А для Лисавет он был талисман, человек из детства, из le regne de papa, и всем своим видом напоминал о прежней воле, о всём хорошем, что было и прошло. Ведь нынешняя воля её была — муляж, как те восковые яблоки в вазах, ничего не значила, ничего не стоила, ничего не обещала.
— Во всём ты, батюшка, нашего герцога повторяешь, — цесаревна вышла к гостю, ещё сонная, с чуть припухшими веками, округлая и грациозная, словно английская глазастая кошка. — Где он, туда и ты. Он ко мне повадился хаживать — и ты зачастил. Верно говорят, что скоро везде ты его заменишь. И не только со мною рядом…
— Дайте угадаю… — Волынский поцеловал протянутые к нему пухлые, с младенческими перетяжками, руки. — Тот недавний санный след, что пролёг от вашего дома, он от саночек посла Шетарди?
— Как в воду глядишь! — рассмеялась Лисавет. — Примчался раненько, разбудил нас.
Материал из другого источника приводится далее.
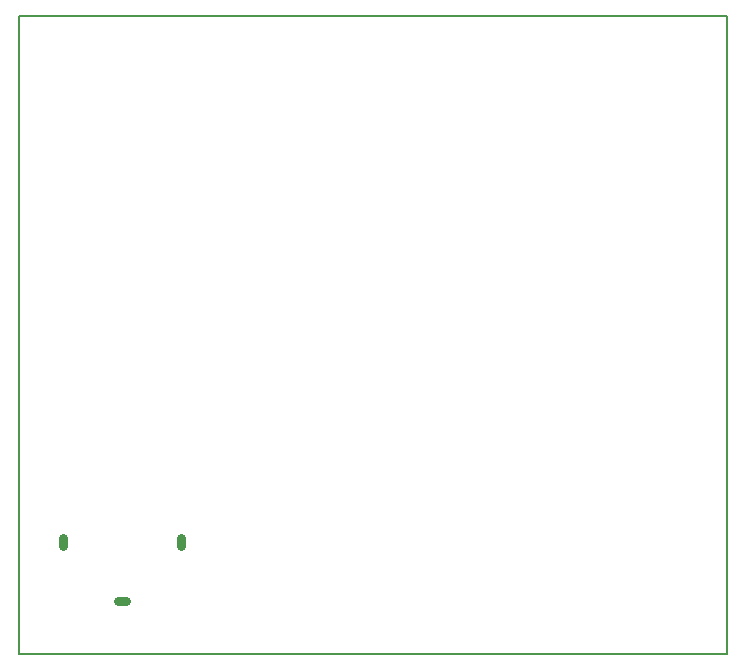
<source format=gm1>
G04 #@! TF.FileFunction,Profile,NP*
%FSLAX46Y46*%
G04 Gerber Fmt 4.6, Leading zero omitted, Abs format (unit mm)*
G04 Created by KiCad (PCBNEW 4.0.7) date 06/19/18 22:22:34*
%MOMM*%
%LPD*%
G01*
G04 APERTURE LIST*
%ADD10C,0.100000*%
%ADD11C,0.800000*%
%ADD12C,0.150000*%
G04 APERTURE END LIST*
D10*
D11*
X146040000Y-116825000D02*
X146740000Y-116825000D01*
X151390000Y-111475000D02*
X151390000Y-112175000D01*
X141390000Y-111475000D02*
X141390000Y-112175000D01*
D12*
X137640000Y-67325000D02*
X197640000Y-67325000D01*
X197640000Y-67325000D02*
X197640000Y-121325000D01*
X137640000Y-121325000D02*
X197640000Y-121325000D01*
X137640000Y-67325000D02*
X137640000Y-121325000D01*
M02*

</source>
Садись, Тёма, в ногах правды нет. — Она уселась в кресло и жестом пригласила гостя в соседнее. — Ты свои мне сплетни расскажешь, я тебе — те, что Шетарди для меня в клюве принёс.
— Я сплетенками небогат, — притворно вздохнул Волынский, — всё больше по политике, а вашему высочеству она скучна. Вот разве что… Принц Антон Браунгшвейгский с тех пор, как юная принцесса Анна предпочла его юнгер-дюку Петеру Бирону, на радостях демонстрирует при дворе дерзостную фронду. Герцог наш не переносит чёрного цвета — так принц Антон который день при дворе в чёрном. И так забавно рычит, когда ему напоминают про придворный регламент!.. Мол, отныне регламент ему не указ.
— Признайся, Тёма, ты его вдохновил?
Артемий Петрович потупил глаза, невинно поднял брови, давая понять, что да, но не произнося вслух.
— А у меня сплетенка тоже про герцога, — проговорила цесаревна, — сплетенка-загадка. Вот послушай. Шетарди, едва лишь вручил свои грамоты, устремился дружить с нашими высокими персонами — Бироном, Мюнихом и Остерманом. Остерман, конечно, сразу от него спрятался и слугам велел говорить, что он болен. Мюних тоже не стал с послом разговаривать — на львиную долю оттого, что по-французски он не понимает, хоть и врёт всем, что понимает в совершенстве. Наш Шетарди желал говорить без переводчика, тет-а-тет двигать профранцузскую политику — и фельдмаршал подобной интимности не сдюжил. А вот герцог… Он ведь дружит с де Барантом, и всем пересказывал роман Кретьена де Труа, и шепчется по углам с Лёвенвольдом — тоже по-французски. Но когда посол разбежался к нему со всею своею любовью — герцог сказал только, по-немецки: «Я совсем не знаю вашего языка», — повернулся на каблуках и был таков. Вот что это было, Тёма?
— Ответ так прост, ваше наивное высочество. И герцог, и Остерман давно и намертво запроданы Австрийской Цесарии. Куда там французику! И потом, слыхали ли вы тот язык, на котором герцог говорит с Лёвенвольдом? Послу не разобрать сего наречия.
— Это лоррен, — подсказала осведомлённая цесаревна, — герцог говорит вместо французского на лоррене. Я помню одну поговорку — нужно крепко любить собеседника, чтобы разбирать его лоррен.
И Лисавет беззвучно хохотнула.
— Возможно, герцог убоялся позора — посол не настолько им очарован, чтобы разбирать его лоррен.